Gubernatorial candidate Nathan Deal is reeling after a U.S. bankruptcy judge ordered the reopening of a 2009 bankruptcy filing by Deal’s daughter Carrie Deal Wilder and his son-in-law Clint Wilder.
A U.S. bankruptcy trustee sought to reopen the Wilders’ case after it was revealed that Clint Wilder was not eligible for a discharge of his debts, including those from the sporting goods store, because he did not divulge a prior bankruptcy in 2001.

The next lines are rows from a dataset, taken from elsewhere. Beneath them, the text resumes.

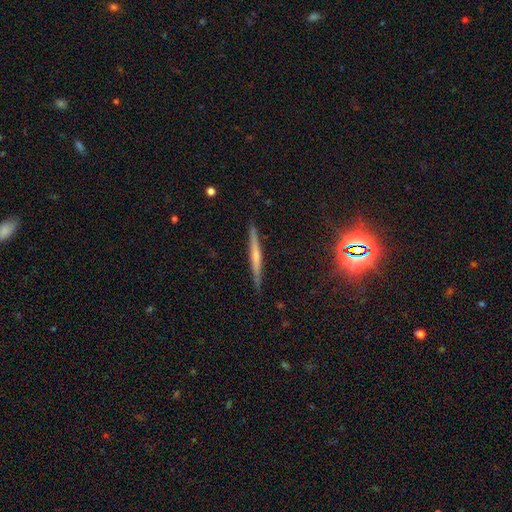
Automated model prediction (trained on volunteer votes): smooth_or_featured: featured or disk (p=0.54) [alt: smooth p=0.36]
disk_edge_on: yes (p=0.97) [alt: no p=0.03]
edge_on_bulge: none (p=0.53) [alt: rounded p=0.38]
merging: none (p=0.89) [alt: minor disturbance p=0.08]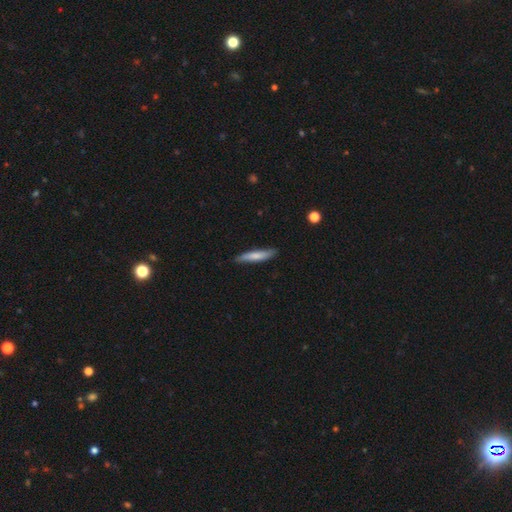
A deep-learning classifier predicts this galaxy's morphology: Q: Smooth or featured?
A: smooth (71%); runner-up: featured or disk (24%)
Q: How rounded?
A: cigar-shaped (88%); runner-up: in between (11%)
Q: Merging?
A: none (80%); runner-up: minor disturbance (16%)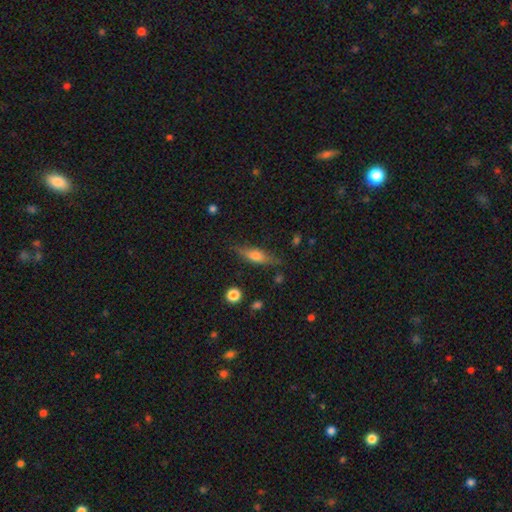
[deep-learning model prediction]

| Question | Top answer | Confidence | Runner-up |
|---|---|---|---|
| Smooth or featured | smooth | 55% | featured or disk (37%) |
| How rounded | cigar-shaped | 54% | in between (43%) |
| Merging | none | 77% | minor disturbance (17%) |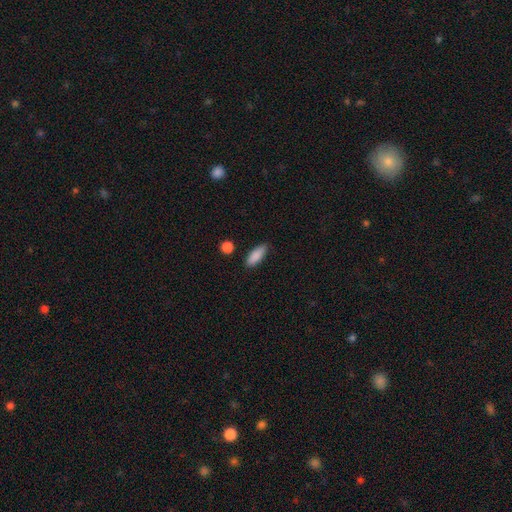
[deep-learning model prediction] Morphology: type=smooth (88%); roundness=in between (72%); merging=none (84%).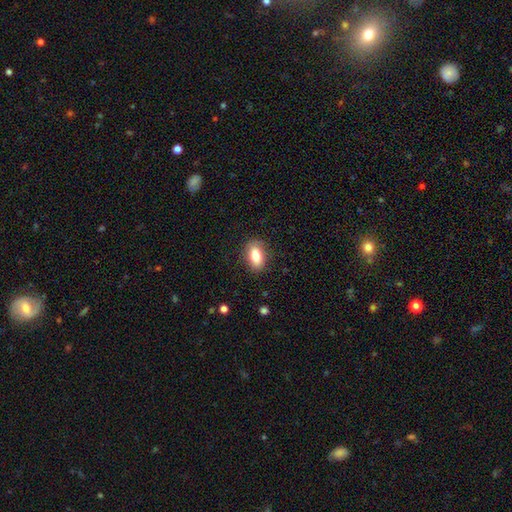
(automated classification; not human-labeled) This is clearly a smooth galaxy (81%). How rounded: clearly in between (87%). Merging: clearly none (86%).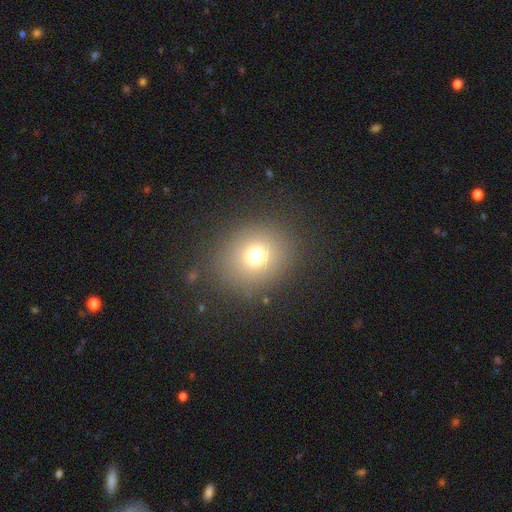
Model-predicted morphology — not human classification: smooth_or_featured: smooth (p=0.71) [alt: star or artifact p=0.19]
how_rounded: round (p=0.79) [alt: in between p=0.20]
merging: none (p=0.85) [alt: minor disturbance p=0.08]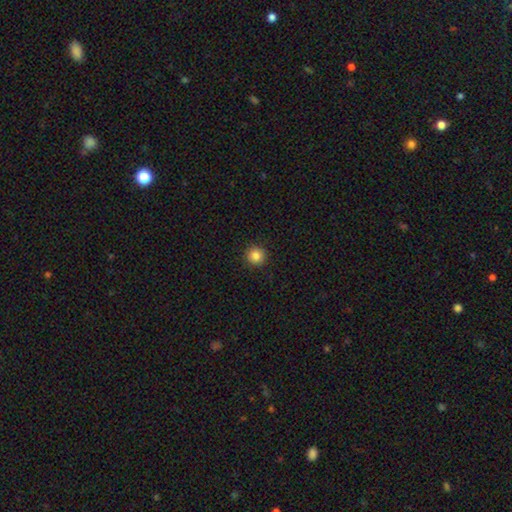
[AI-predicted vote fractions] Smooth or featured? smooth (85%)
How rounded? round (95%)
Merging? none (93%)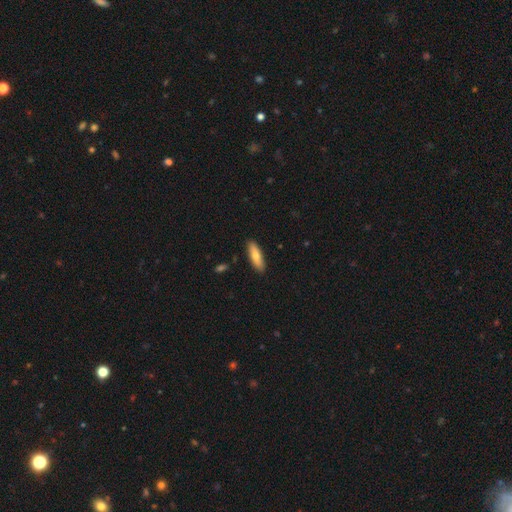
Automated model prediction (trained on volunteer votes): smooth-or-featured: smooth: 72% | featured or disk: 22% | star or artifact: 6%
  how-rounded: in between: 50% | cigar-shaped: 48% | round: 2%
  merging: none: 88% | minor disturbance: 9% | major disturbance: 2% | merger: 1%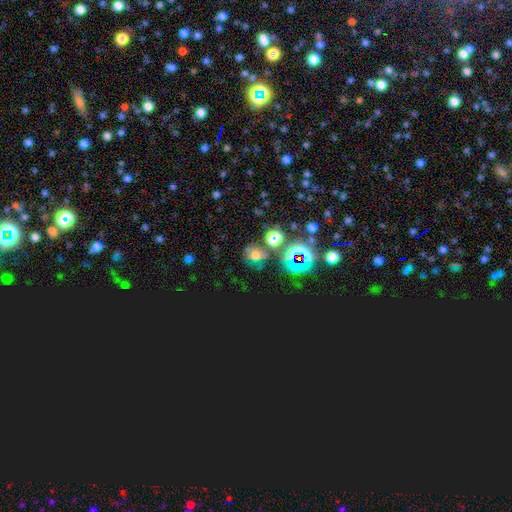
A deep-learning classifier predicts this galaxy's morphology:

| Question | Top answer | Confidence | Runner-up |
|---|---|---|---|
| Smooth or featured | star or artifact | 46% | smooth (37%) |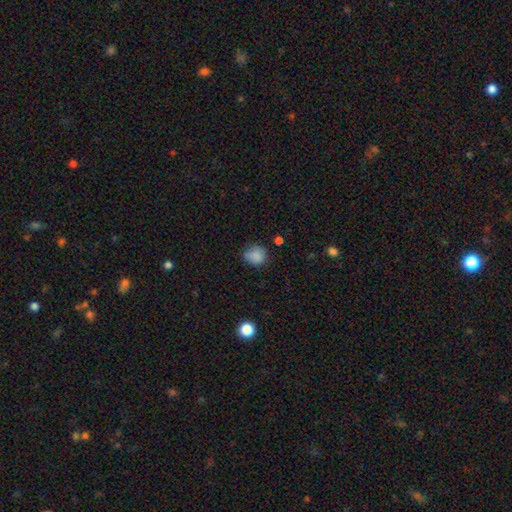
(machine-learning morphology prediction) Smooth or featured: smooth — 82% (star or artifact — 11%)
How rounded: round — 74% (in between — 25%)
Merging: none — 56% (minor disturbance — 31%)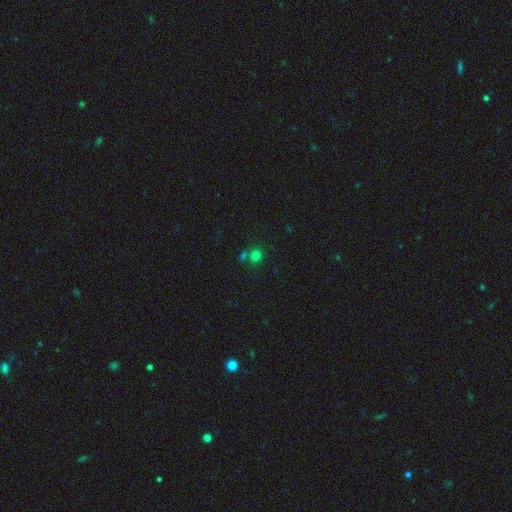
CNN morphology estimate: Smooth or featured? Predicted: smooth (p=0.71). How rounded? Predicted: round (p=0.82). Merging? Predicted: none (p=0.59).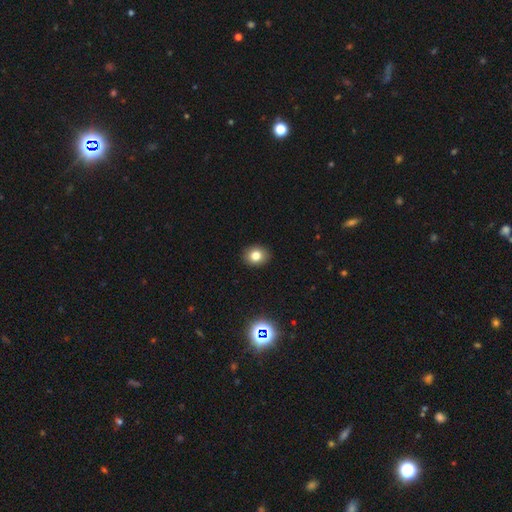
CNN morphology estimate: The model was most divided on "how rounded": round: 64%, in between: 35%, cigar-shaped: 1%. More confident: merging — none (91%); smooth or featured — smooth (79%).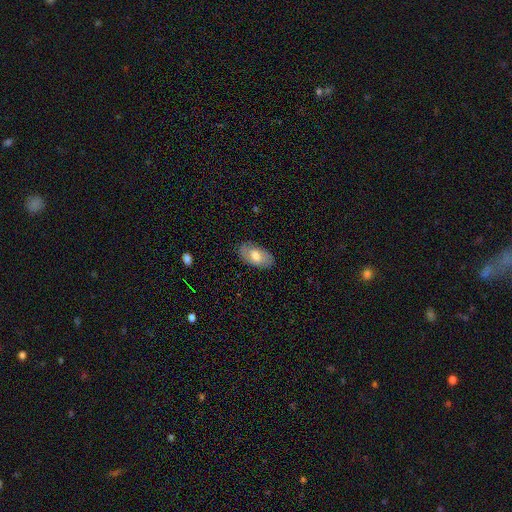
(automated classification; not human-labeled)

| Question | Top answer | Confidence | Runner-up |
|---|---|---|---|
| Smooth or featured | smooth | 64% | featured or disk (29%) |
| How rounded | in between | 93% | round (4%) |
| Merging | none | 83% | minor disturbance (13%) |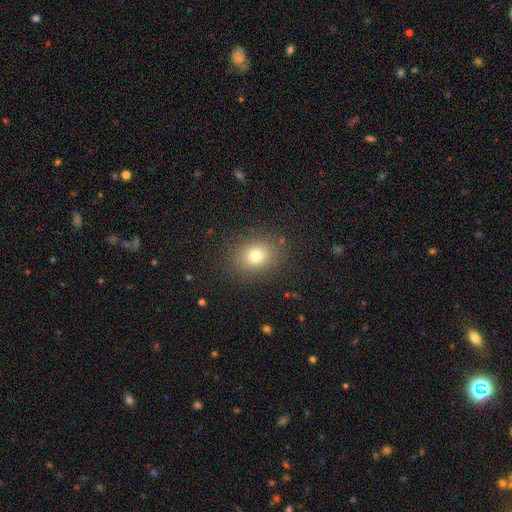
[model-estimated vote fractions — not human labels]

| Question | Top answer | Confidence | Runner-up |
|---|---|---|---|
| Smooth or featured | smooth | 77% | star or artifact (14%) |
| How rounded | round | 55% | in between (44%) |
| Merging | none | 86% | minor disturbance (9%) |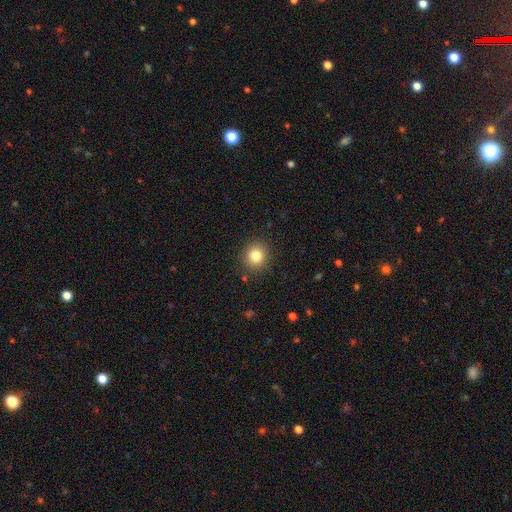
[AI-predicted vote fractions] Morphology: type=smooth (82%); roundness=round (85%); merging=none (89%).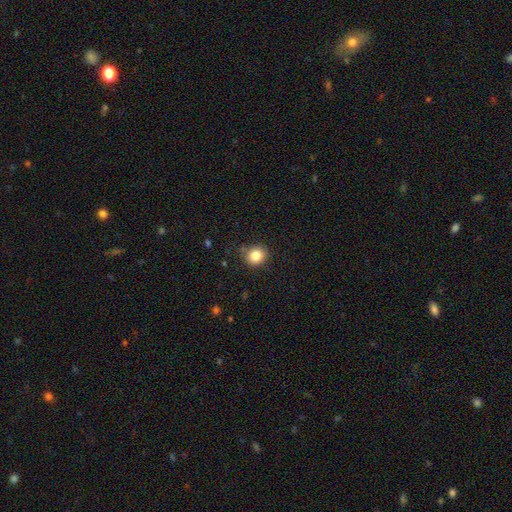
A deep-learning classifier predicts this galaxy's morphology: Smooth or featured? Predicted: smooth (p=0.84). How rounded? Predicted: round (p=0.81). Merging? Predicted: none (p=0.81).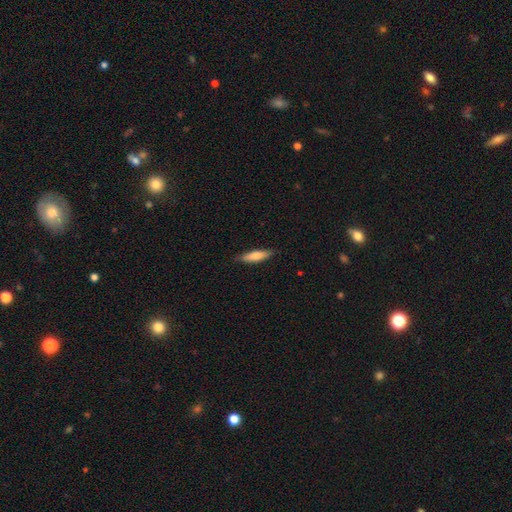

A debtor must wait at least 8 years after having their debts discharged in Chapter 7 bankruptcy to file again. Failure to disclose a previous bankruptcy, as is alleged in the Wilder’s case can result in a bankruptcy discharge denial or a bankruptcy discharge that has been granted can be rescinded. Clint Wilder filed his first bankruptcy in November 2001 and then filed bankruptcy again in July 2009 just four months shy of the 8 year limit. But when Wilder was asked if he had filed bankruptcy within the last 8 years, he said that had not.
Could this be just an honest mistake? Perhaps, but even if the debtor honestly made a mistake in thinking he had not filed bankruptcy less than 8 years earlier that does not change the bankruptcy laws and will result in his 2009 bankruptcy discharge being rescinded. If the debtor’s 2009 bankruptcy discharge is rescinded, the debtor will be forced to repay those debts. And if it is determined that the debtor acted in bad faith when he failed to disclose his previous bankruptcy, the debtor could face sanctions or even a charge of bankruptcy fraud.